Die Lehre von der Wiedergeburt rückt dieses gegenwärtige kurze Leben in einen weiteren Blickwinkel und verleiht den entscheidenden Vorgängen von Geburt und Tod mehr Sinn. Wenn wir Wiedergeburt verstehen, nimmt das dem Tod so viel von der Tragik und dem Kummer, die ihn umgeben, und lenkt unsere Aufmerksamkeit von der bloßen Länge eines Lebens auf seine Qualität.
Von Anfang an machte die Praxis der Meditation das Herzstück des buddhistischen Pfades aus. Heute wird Meditation immer beliebter, da ihre nachgewiesenen positiven Effekte auf das geistige und körperliche Wohlbefinden zunehmend bekannt werden. Mit dem Nachweis, dass Stress eine so wichtige Ursache für menschliches Leiden ist, wird die beruhigende Übung der Meditation mehr denn je geschätzt.

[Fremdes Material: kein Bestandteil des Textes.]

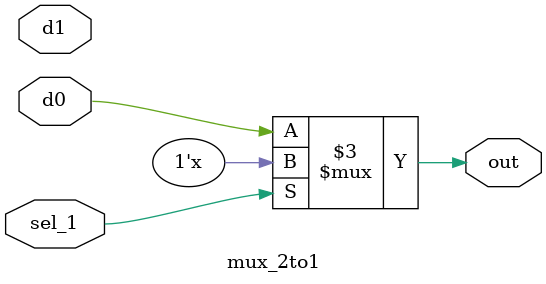
<source format=sv>
module mux_2to1 (d0, d1, sel_1, out);

	input d0,d1, sel_1;
	output out;
	reg out;
	
	always @ (sel_1 or d0 or d1)
	begin: mux_2to1
		case(sel_1)
			1'b0: out = d0;
			1'b0: out = d1;
		endcase
	end
endmodule
	

</source>
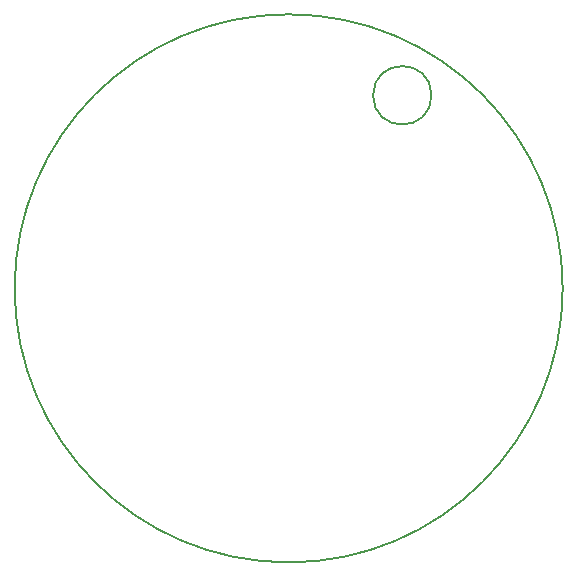
<source format=gm1>
G04 #@! TF.FileFunction,Profile,NP*
%FSLAX46Y46*%
G04 Gerber Fmt 4.6, Leading zero omitted, Abs format (unit mm)*
G04 Created by KiCad (PCBNEW 4.0.4+dfsg1-stable) date Thu Jan 19 15:29:11 2017*
%MOMM*%
%LPD*%
G01*
G04 APERTURE LIST*
%ADD10C,0.100000*%
%ADD11C,0.150000*%
G04 APERTURE END LIST*
D10*
D11*
X12097010Y16347440D02*
G75*
G03X12097010Y16347440I-2475490J0D01*
G01*
X23200383Y0D02*
G75*
G03X23200383Y0I-23200383J0D01*
G01*
M02*

</source>
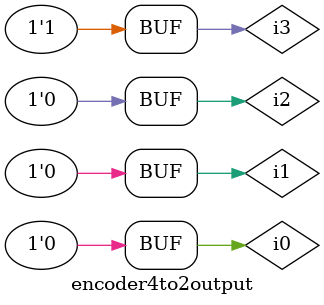
<source format=v>
`timescale 1ns / 1ps


module encoder4to2output;

	// Inputs
	reg i3;
	reg i2;
	reg i1;
	reg i0;

	// Outputs
	wire [1:0] y;

	// Instantiate the Unit Under Test (UUT)
	encoder4to2 uut (
		.i3(i3), 
		.i2(i2), 
		.i1(i1), 
		.i0(i0), 
		.y(y)
	);

	initial begin
		// Initialize Inputs
		i3 = 0;
		i2 = 0;
		i1 = 0;
		i0 = 1;

		// Wait 100 ns for global reset to finish
		#100;
        
		// Add stimulus here

		i3 = 0;
		i2 = 0;
		i1 = 1;
		i0 = 0;
		#100;
		i3 = 0;
		i2 = 1;
		i1 = 0;
		i0 = 0;
		#100;
		i3 = 1;
		i2 = 0;
		i1 = 0;
		i0 = 0;
		#100;


	end
      
endmodule


</source>
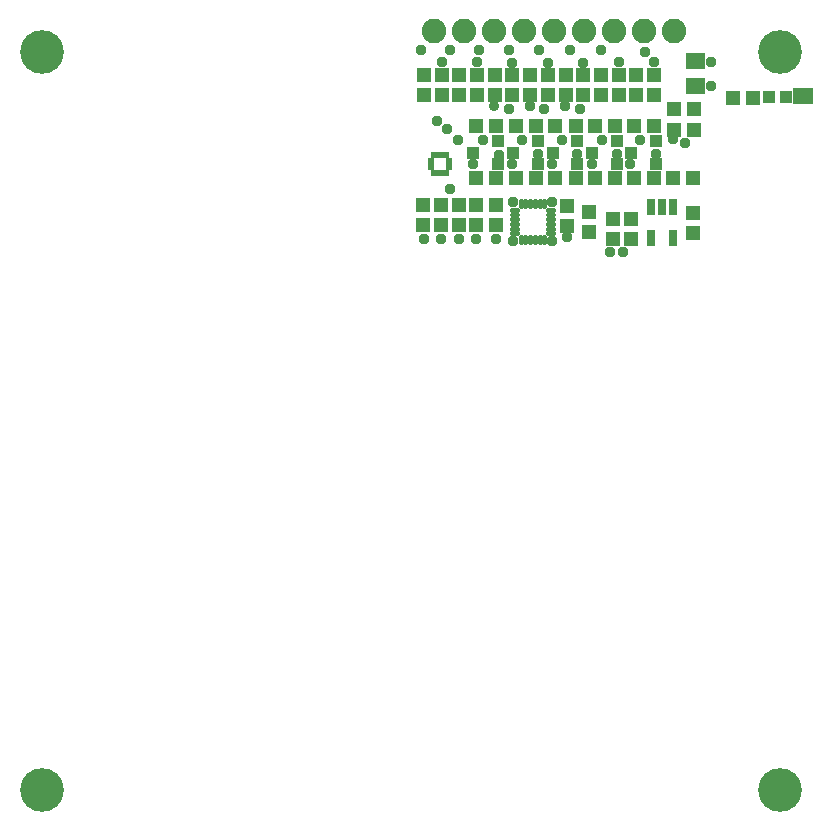
<source format=gbr>
G04 EAGLE Gerber RS-274X export*
G75*
%MOMM*%
%FSLAX34Y34*%
%LPD*%
%INSoldermask Top*%
%IPPOS*%
%AMOC8*
5,1,8,0,0,1.08239X$1,22.5*%
G01*
%ADD10C,3.703200*%
%ADD11R,1.303200X1.203200*%
%ADD12R,1.003200X1.003200*%
%ADD13R,0.838200X1.473200*%
%ADD14R,1.203200X1.303200*%
%ADD15R,0.753200X1.403200*%
%ADD16C,2.082800*%
%ADD17C,0.258150*%
%ADD18R,1.103200X1.003200*%
%ADD19R,0.528200X0.503200*%
%ADD20R,0.503200X0.528200*%
%ADD21C,0.953200*%
%ADD22C,0.903200*%


D10*
X37500Y662500D03*
X662500Y662500D03*
X37500Y37500D03*
X662500Y37500D03*
D11*
X639500Y624000D03*
X622500Y624000D03*
D12*
X668000Y624500D03*
X653000Y624500D03*
D13*
X686064Y625000D03*
X677936Y625000D03*
D14*
X589000Y526000D03*
X589000Y509000D03*
D11*
X589000Y555500D03*
X572000Y555500D03*
D15*
X572000Y531501D03*
X562500Y531501D03*
X553000Y531501D03*
X553000Y505499D03*
X572000Y505499D03*
D11*
X572500Y614500D03*
X589500Y614500D03*
X572500Y596500D03*
X589500Y596500D03*
D14*
X521500Y504500D03*
X521500Y521500D03*
X481000Y643000D03*
X481000Y626000D03*
X451000Y643000D03*
X451000Y626000D03*
X421000Y643000D03*
X421000Y626000D03*
X391000Y643000D03*
X391000Y626000D03*
X361000Y643000D03*
X361000Y626000D03*
D16*
X370000Y680000D03*
X395400Y680000D03*
X420800Y680000D03*
X446200Y680000D03*
X471600Y680000D03*
X497000Y680000D03*
X522400Y680000D03*
X547800Y680000D03*
X573200Y680000D03*
D14*
X466000Y643000D03*
X466000Y626000D03*
X496000Y643000D03*
X496000Y626000D03*
X436000Y643000D03*
X436000Y626000D03*
D13*
X586872Y634000D03*
X595000Y634000D03*
D14*
X526000Y643000D03*
X526000Y626000D03*
X376000Y643000D03*
X376000Y626000D03*
D13*
X586872Y655000D03*
X595000Y655000D03*
D14*
X536500Y504500D03*
X536500Y521500D03*
D17*
X440475Y528175D02*
X434625Y528175D01*
X434625Y529825D01*
X440475Y529825D01*
X440475Y528175D01*
X440475Y524175D02*
X434625Y524175D01*
X434625Y525825D01*
X440475Y525825D01*
X440475Y524175D01*
X440475Y520175D02*
X434625Y520175D01*
X434625Y521825D01*
X440475Y521825D01*
X440475Y520175D01*
X440475Y516175D02*
X434625Y516175D01*
X434625Y517825D01*
X440475Y517825D01*
X440475Y516175D01*
X440475Y512175D02*
X434625Y512175D01*
X434625Y513825D01*
X440475Y513825D01*
X440475Y512175D01*
X440475Y508175D02*
X434625Y508175D01*
X434625Y509825D01*
X440475Y509825D01*
X440475Y508175D01*
X443825Y506475D02*
X443825Y500625D01*
X442175Y500625D01*
X442175Y506475D01*
X443825Y506475D01*
X443825Y503078D02*
X442175Y503078D01*
X442175Y505531D02*
X443825Y505531D01*
X447825Y506475D02*
X447825Y500625D01*
X446175Y500625D01*
X446175Y506475D01*
X447825Y506475D01*
X447825Y503078D02*
X446175Y503078D01*
X446175Y505531D02*
X447825Y505531D01*
X451825Y506475D02*
X451825Y500625D01*
X450175Y500625D01*
X450175Y506475D01*
X451825Y506475D01*
X451825Y503078D02*
X450175Y503078D01*
X450175Y505531D02*
X451825Y505531D01*
X455825Y506475D02*
X455825Y500625D01*
X454175Y500625D01*
X454175Y506475D01*
X455825Y506475D01*
X455825Y503078D02*
X454175Y503078D01*
X454175Y505531D02*
X455825Y505531D01*
X459825Y506475D02*
X459825Y500625D01*
X458175Y500625D01*
X458175Y506475D01*
X459825Y506475D01*
X459825Y503078D02*
X458175Y503078D01*
X458175Y505531D02*
X459825Y505531D01*
X463825Y506475D02*
X463825Y500625D01*
X462175Y500625D01*
X462175Y506475D01*
X463825Y506475D01*
X463825Y503078D02*
X462175Y503078D01*
X462175Y505531D02*
X463825Y505531D01*
X465525Y509825D02*
X471375Y509825D01*
X471375Y508175D01*
X465525Y508175D01*
X465525Y509825D01*
X465525Y513825D02*
X471375Y513825D01*
X471375Y512175D01*
X465525Y512175D01*
X465525Y513825D01*
X465525Y517825D02*
X471375Y517825D01*
X471375Y516175D01*
X465525Y516175D01*
X465525Y517825D01*
X465525Y521825D02*
X471375Y521825D01*
X471375Y520175D01*
X465525Y520175D01*
X465525Y521825D01*
X465525Y525825D02*
X471375Y525825D01*
X471375Y524175D01*
X465525Y524175D01*
X465525Y525825D01*
X465525Y529825D02*
X471375Y529825D01*
X471375Y528175D01*
X465525Y528175D01*
X465525Y529825D01*
X462175Y531525D02*
X462175Y537375D01*
X463825Y537375D01*
X463825Y531525D01*
X462175Y531525D01*
X462175Y533978D02*
X463825Y533978D01*
X463825Y536431D02*
X462175Y536431D01*
X458175Y537375D02*
X458175Y531525D01*
X458175Y537375D02*
X459825Y537375D01*
X459825Y531525D01*
X458175Y531525D01*
X458175Y533978D02*
X459825Y533978D01*
X459825Y536431D02*
X458175Y536431D01*
X454175Y537375D02*
X454175Y531525D01*
X454175Y537375D02*
X455825Y537375D01*
X455825Y531525D01*
X454175Y531525D01*
X454175Y533978D02*
X455825Y533978D01*
X455825Y536431D02*
X454175Y536431D01*
X450175Y537375D02*
X450175Y531525D01*
X450175Y537375D02*
X451825Y537375D01*
X451825Y531525D01*
X450175Y531525D01*
X450175Y533978D02*
X451825Y533978D01*
X451825Y536431D02*
X450175Y536431D01*
X446175Y537375D02*
X446175Y531525D01*
X446175Y537375D02*
X447825Y537375D01*
X447825Y531525D01*
X446175Y531525D01*
X446175Y533978D02*
X447825Y533978D01*
X447825Y536431D02*
X446175Y536431D01*
X442175Y537375D02*
X442175Y531525D01*
X442175Y537375D02*
X443825Y537375D01*
X443825Y531525D01*
X442175Y531525D01*
X442175Y533978D02*
X443825Y533978D01*
X443825Y536431D02*
X442175Y536431D01*
D18*
X524500Y568000D03*
X524500Y587000D03*
X503500Y577500D03*
D11*
X523000Y555500D03*
X506000Y555500D03*
X523000Y600000D03*
X506000Y600000D03*
D18*
X491000Y568000D03*
X491000Y587000D03*
X470000Y577500D03*
D11*
X489500Y555500D03*
X472500Y555500D03*
X489500Y600000D03*
X472500Y600000D03*
D18*
X457500Y568000D03*
X457500Y587000D03*
X436500Y577500D03*
D11*
X456000Y555500D03*
X439000Y555500D03*
X456000Y600000D03*
X439000Y600000D03*
D18*
X424000Y568000D03*
X424000Y587000D03*
X403000Y577500D03*
D11*
X422500Y555500D03*
X405500Y555500D03*
X422500Y600000D03*
X405500Y600000D03*
D18*
X557500Y568000D03*
X557500Y587000D03*
X536500Y577500D03*
D11*
X556000Y555500D03*
X539000Y555500D03*
X556000Y600000D03*
X539000Y600000D03*
D14*
X501000Y510500D03*
X501000Y527500D03*
X422500Y516000D03*
X422500Y533000D03*
X482000Y515500D03*
X482000Y532500D03*
D19*
X382500Y565000D03*
X382500Y570000D03*
D20*
X380000Y575250D03*
X375000Y575250D03*
X370000Y575250D03*
D19*
X367500Y570000D03*
X367500Y565000D03*
D20*
X370000Y559750D03*
X375000Y559750D03*
X380000Y559750D03*
D14*
X360500Y533000D03*
X360500Y516000D03*
X405500Y516000D03*
X405500Y533000D03*
X375500Y533000D03*
X375500Y516000D03*
X390500Y533000D03*
X390500Y516000D03*
X511000Y643000D03*
X511000Y626000D03*
X541000Y643000D03*
X541000Y626000D03*
X406000Y643000D03*
X406000Y626000D03*
X556000Y643000D03*
X556000Y626000D03*
D21*
X548000Y663000D03*
X511000Y664000D03*
X484500Y664000D03*
X458500Y664000D03*
X433500Y664000D03*
X408000Y664000D03*
X383000Y664000D03*
X359000Y664000D03*
X503000Y567500D03*
X536000Y567500D03*
X402500Y567500D03*
X436000Y567500D03*
X469500Y567500D03*
X529500Y493500D03*
X463000Y614500D03*
X493000Y614500D03*
X433000Y614500D03*
X436500Y502500D03*
X469500Y502500D03*
X469500Y535500D03*
X436500Y535500D03*
X390500Y504500D03*
X375500Y504500D03*
X582000Y585500D03*
X383500Y546500D03*
X451000Y616500D03*
X380500Y597500D03*
X496000Y653000D03*
X466000Y653500D03*
X436000Y653000D03*
X604500Y634000D03*
X406000Y654500D03*
X526000Y654500D03*
X604000Y654500D03*
X376000Y654500D03*
X556000Y654500D03*
X511500Y588500D03*
X544000Y588500D03*
X411000Y588500D03*
X444500Y588500D03*
X478000Y588500D03*
X482000Y506000D03*
X405000Y504500D03*
X361000Y504500D03*
X572000Y589000D03*
X524500Y576000D03*
X557500Y576000D03*
X425000Y575500D03*
X457500Y576000D03*
X491000Y576000D03*
X519000Y493500D03*
X422500Y504500D03*
D22*
X420500Y617000D03*
D21*
X372500Y604500D03*
X480500Y616500D03*
X390000Y588500D03*
M02*

</source>
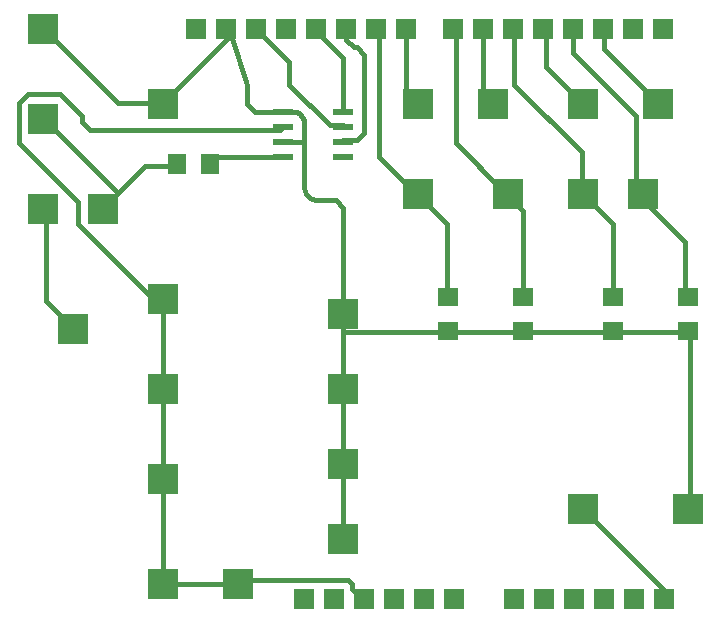
<source format=gtl>
G75*
%MOIN*%
%OFA0B0*%
%FSLAX25Y25*%
%IPPOS*%
%LPD*%
%AMOC8*
5,1,8,0,0,1.08239X$1,22.5*
%
%ADD10R,0.06772X0.02362*%
%ADD11R,0.06600X0.06600*%
%ADD12R,0.06299X0.07098*%
%ADD13R,0.07098X0.06299*%
%ADD14R,0.10000X0.10000*%
%ADD15C,0.01500*%
%ADD16C,0.01600*%
D10*
X0152000Y0162500D03*
X0152000Y0167500D03*
X0152000Y0172500D03*
X0152000Y0177500D03*
X0172000Y0177500D03*
X0172000Y0172500D03*
X0172000Y0167500D03*
X0172000Y0162500D03*
D11*
X0173000Y0205000D03*
X0163000Y0205000D03*
X0153000Y0205000D03*
X0143000Y0205000D03*
X0133000Y0205000D03*
X0123000Y0205000D03*
X0183000Y0205000D03*
X0193000Y0205000D03*
X0208500Y0205000D03*
X0218500Y0205000D03*
X0228500Y0205000D03*
X0238500Y0205000D03*
X0248500Y0205000D03*
X0258500Y0205000D03*
X0268500Y0205000D03*
X0278500Y0205000D03*
X0279000Y0015000D03*
X0269000Y0015000D03*
X0259000Y0015000D03*
X0249000Y0015000D03*
X0239000Y0015000D03*
X0229000Y0015000D03*
X0209000Y0015000D03*
X0199000Y0015000D03*
X0189000Y0015000D03*
X0179000Y0015000D03*
X0169000Y0015000D03*
X0159000Y0015000D03*
D12*
X0127598Y0160000D03*
X0116402Y0160000D03*
D13*
X0207000Y0115598D03*
X0207000Y0104402D03*
X0232000Y0104402D03*
X0232000Y0115598D03*
X0262000Y0115598D03*
X0262000Y0104402D03*
X0287000Y0104402D03*
X0287000Y0115598D03*
D14*
X0112000Y0020000D03*
X0137000Y0020000D03*
X0172000Y0035000D03*
X0172000Y0060000D03*
X0172000Y0085000D03*
X0172000Y0110000D03*
X0197000Y0150000D03*
X0227000Y0150000D03*
X0252000Y0150000D03*
X0272000Y0150000D03*
X0277000Y0180000D03*
X0252000Y0180000D03*
X0222000Y0180000D03*
X0197000Y0180000D03*
X0112000Y0180000D03*
X0072000Y0175000D03*
X0072000Y0145000D03*
X0092000Y0145000D03*
X0112000Y0115000D03*
X0082000Y0105000D03*
X0112000Y0085000D03*
X0112000Y0055000D03*
X0252000Y0045000D03*
X0287000Y0045000D03*
X0072000Y0205000D03*
D15*
X0073000Y0204500D01*
X0097000Y0180500D01*
X0112000Y0180500D01*
X0112000Y0180000D01*
X0112000Y0180500D02*
X0134500Y0203000D01*
X0133000Y0205000D01*
X0133000Y0204500D01*
X0134500Y0203000D01*
X0140000Y0186500D01*
X0140000Y0180000D01*
X0142500Y0177500D01*
X0152000Y0177500D01*
X0152000Y0172500D02*
X0151000Y0171500D01*
X0087500Y0171500D01*
X0085000Y0174000D01*
X0085000Y0176000D01*
X0077500Y0183500D01*
X0067000Y0183500D01*
X0064000Y0180500D01*
X0064000Y0167000D01*
X0083500Y0147500D01*
X0083500Y0140000D01*
X0107500Y0116000D01*
X0112000Y0116000D01*
X0112000Y0115000D01*
X0112000Y0085000D01*
X0112000Y0055000D01*
X0112000Y0020000D01*
X0137000Y0020000D01*
X0137500Y0020000D01*
X0139000Y0021500D01*
X0173500Y0021500D01*
X0175000Y0020000D01*
X0175000Y0018500D01*
X0178000Y0015500D01*
X0179000Y0015000D01*
X0172000Y0035000D02*
X0172000Y0060000D01*
X0172000Y0085000D01*
X0172000Y0104000D01*
X0206500Y0104000D01*
X0207000Y0104402D01*
X0208000Y0104000D01*
X0232000Y0104000D01*
X0232000Y0104402D01*
X0232000Y0104000D02*
X0262000Y0104000D01*
X0262000Y0104402D01*
X0262000Y0104000D02*
X0286000Y0104000D01*
X0287000Y0104402D01*
X0287500Y0104000D01*
X0287500Y0045500D01*
X0287000Y0045000D01*
X0278500Y0018500D02*
X0252000Y0045000D01*
X0278500Y0018500D02*
X0278500Y0015500D01*
X0279000Y0015000D01*
X0172000Y0104000D02*
X0172000Y0108000D01*
X0172000Y0110000D01*
X0206500Y0116000D02*
X0207000Y0115598D01*
X0206500Y0116000D02*
X0206500Y0140000D01*
X0197500Y0149000D01*
X0197000Y0150000D01*
X0196000Y0150500D01*
X0184000Y0162500D01*
X0184000Y0204500D01*
X0183000Y0205000D01*
X0193000Y0205000D02*
X0193000Y0183500D01*
X0196000Y0180500D01*
X0197000Y0180000D01*
X0209500Y0167000D02*
X0226000Y0150500D01*
X0227000Y0150000D01*
X0227500Y0149000D01*
X0232000Y0144500D01*
X0232000Y0115598D01*
X0262000Y0115598D02*
X0262000Y0140000D01*
X0252000Y0150000D01*
X0251500Y0150500D01*
X0251500Y0164000D01*
X0229000Y0186500D01*
X0229000Y0204500D01*
X0228500Y0205000D01*
X0218500Y0205000D02*
X0218500Y0183500D01*
X0222000Y0180000D01*
X0209500Y0167000D02*
X0209500Y0204500D01*
X0208500Y0205000D01*
X0238500Y0205000D02*
X0239500Y0204500D01*
X0239500Y0192500D01*
X0252000Y0180000D01*
X0248500Y0197000D02*
X0269500Y0176000D01*
X0269500Y0152000D01*
X0271000Y0150500D01*
X0272000Y0150000D01*
X0271000Y0149000D01*
X0286000Y0134000D01*
X0286000Y0116000D01*
X0287000Y0115598D01*
X0277000Y0180000D02*
X0277000Y0180500D01*
X0259000Y0198500D01*
X0259000Y0204500D01*
X0258500Y0205000D01*
X0248500Y0205000D02*
X0248500Y0197000D01*
X0172000Y0195500D02*
X0172000Y0177500D01*
X0172000Y0173000D02*
X0172000Y0172500D01*
X0172000Y0173000D02*
X0167500Y0173000D01*
X0154000Y0186500D01*
X0154000Y0194000D01*
X0143000Y0205000D01*
X0163000Y0205000D02*
X0163000Y0204500D01*
X0172000Y0195500D01*
X0152000Y0162500D02*
X0130000Y0162500D01*
X0128500Y0161000D01*
X0127598Y0160000D01*
X0116402Y0160000D02*
X0115000Y0159500D01*
X0106000Y0159500D01*
X0097000Y0150500D01*
X0073000Y0174500D01*
X0072000Y0175000D01*
X0097000Y0150500D02*
X0092500Y0146000D01*
X0092000Y0145000D01*
X0073000Y0144500D02*
X0072000Y0145000D01*
X0073000Y0144500D02*
X0073000Y0114500D01*
X0082000Y0105500D01*
X0082000Y0105000D01*
D16*
X0159639Y0149992D02*
X0160992Y0148639D01*
X0162536Y0148000D01*
X0169500Y0148000D01*
X0172000Y0145500D01*
X0172000Y0108000D01*
X0159639Y0149992D02*
X0159190Y0151076D01*
X0159000Y0152033D01*
X0159000Y0167000D01*
X0158500Y0167500D01*
X0152000Y0167500D01*
X0159000Y0167000D02*
X0159000Y0174642D01*
X0157678Y0176847D01*
X0156457Y0177500D01*
X0152000Y0177500D01*
X0172000Y0168000D02*
X0172000Y0167500D01*
X0172000Y0168000D02*
X0176500Y0168000D01*
X0179000Y0170500D01*
X0179000Y0196500D01*
X0176500Y0199000D01*
X0175500Y0199000D01*
X0173000Y0201500D01*
X0173000Y0205000D01*
M02*

</source>
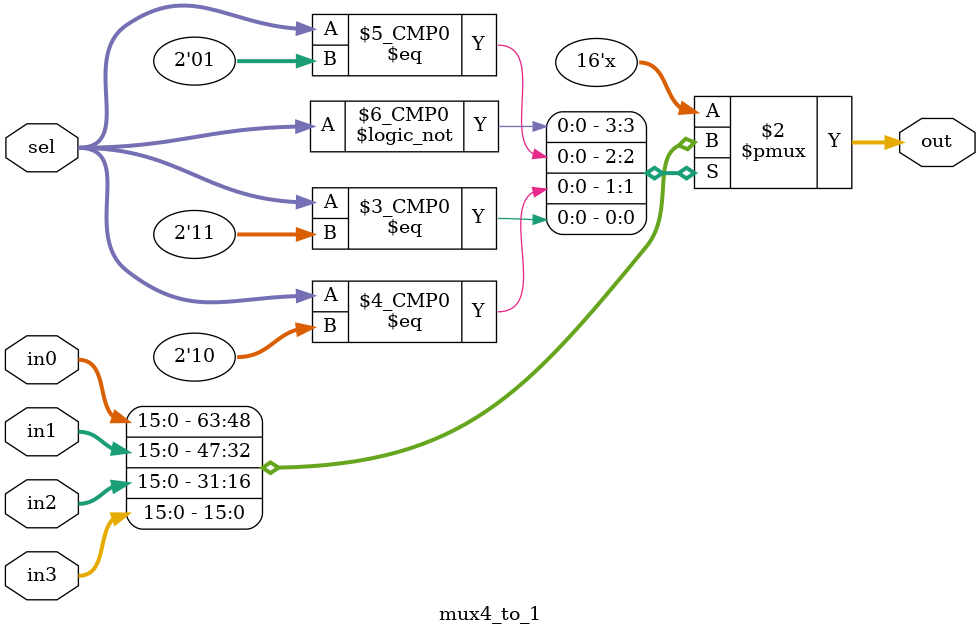
<source format=v>
/*************************************************************
Design Name 	: 
File Name   	: .v
Function    	: 
Coder		    	: 
Last Modified	: 
*************************************************************/

module mux4_to_1(in0,in1,in2,in3,sel,out);
	input [15:0] in0,in1,in2,in3;
	input [1:0] sel;
	output [15:0] out;

	reg [15:0] out;

	always @(sel or in0 or in1 or in2 or in3)
	begin
		case(sel)
			2'b00: out=in0;
			2'b01: out=in1;
			2'b10: out=in2;
			2'b11: out=in3;
		endcase
	end

endmodule

</source>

Unsere Welt ist zu klein und zu verletzlich, um auf ihr voller Ärger und allein zu leben, daher sind Toleranz, Liebe und Mitgefühl so überaus wichtig. Diese Eigenschaften des Geistes, die für das Glück wesentlich sind, werden in der buddhistischen Meditation entwickelt und dann im täglichen Leben unablässig umgesetzt.
Versöhnlichkeit, Sanftmut, Gutmütigkeit und friedvolles Mitgefühl sind die bekannten ‚Markenzeichen‘ des Buddhismus, und sie werden allen Wesen offen und umfassend geschenkt, natürlich auch den Tieren, und, nicht zu vergessen, uns selbst. Das Verharren in Schuldgefühlen und Selbsthass hat keinen Platz im Buddhismus, nicht einmal das Sich-Schuldig-Fühlen wegen seiner Schuldgefühle!
Es sind Lehren und Übungen wie diese, die Eigenschaften wie sanfte Güte, unerschütterliche Gemütsruhe und Weisheit hervorbringen, die seit über 25 Jahrhunderten mit der buddhistischen Religion in Verbindung gebracht und in der heutigen Welt schmerzlich gebraucht werden. Es sind dieser Friede und diese Toleranz, aus einer tiefgründigen und doch in Vernunft gegründeten Philosophie erwachsen, welche die Botschaft des Buddha zeitlos und äußerst wertvoll machen.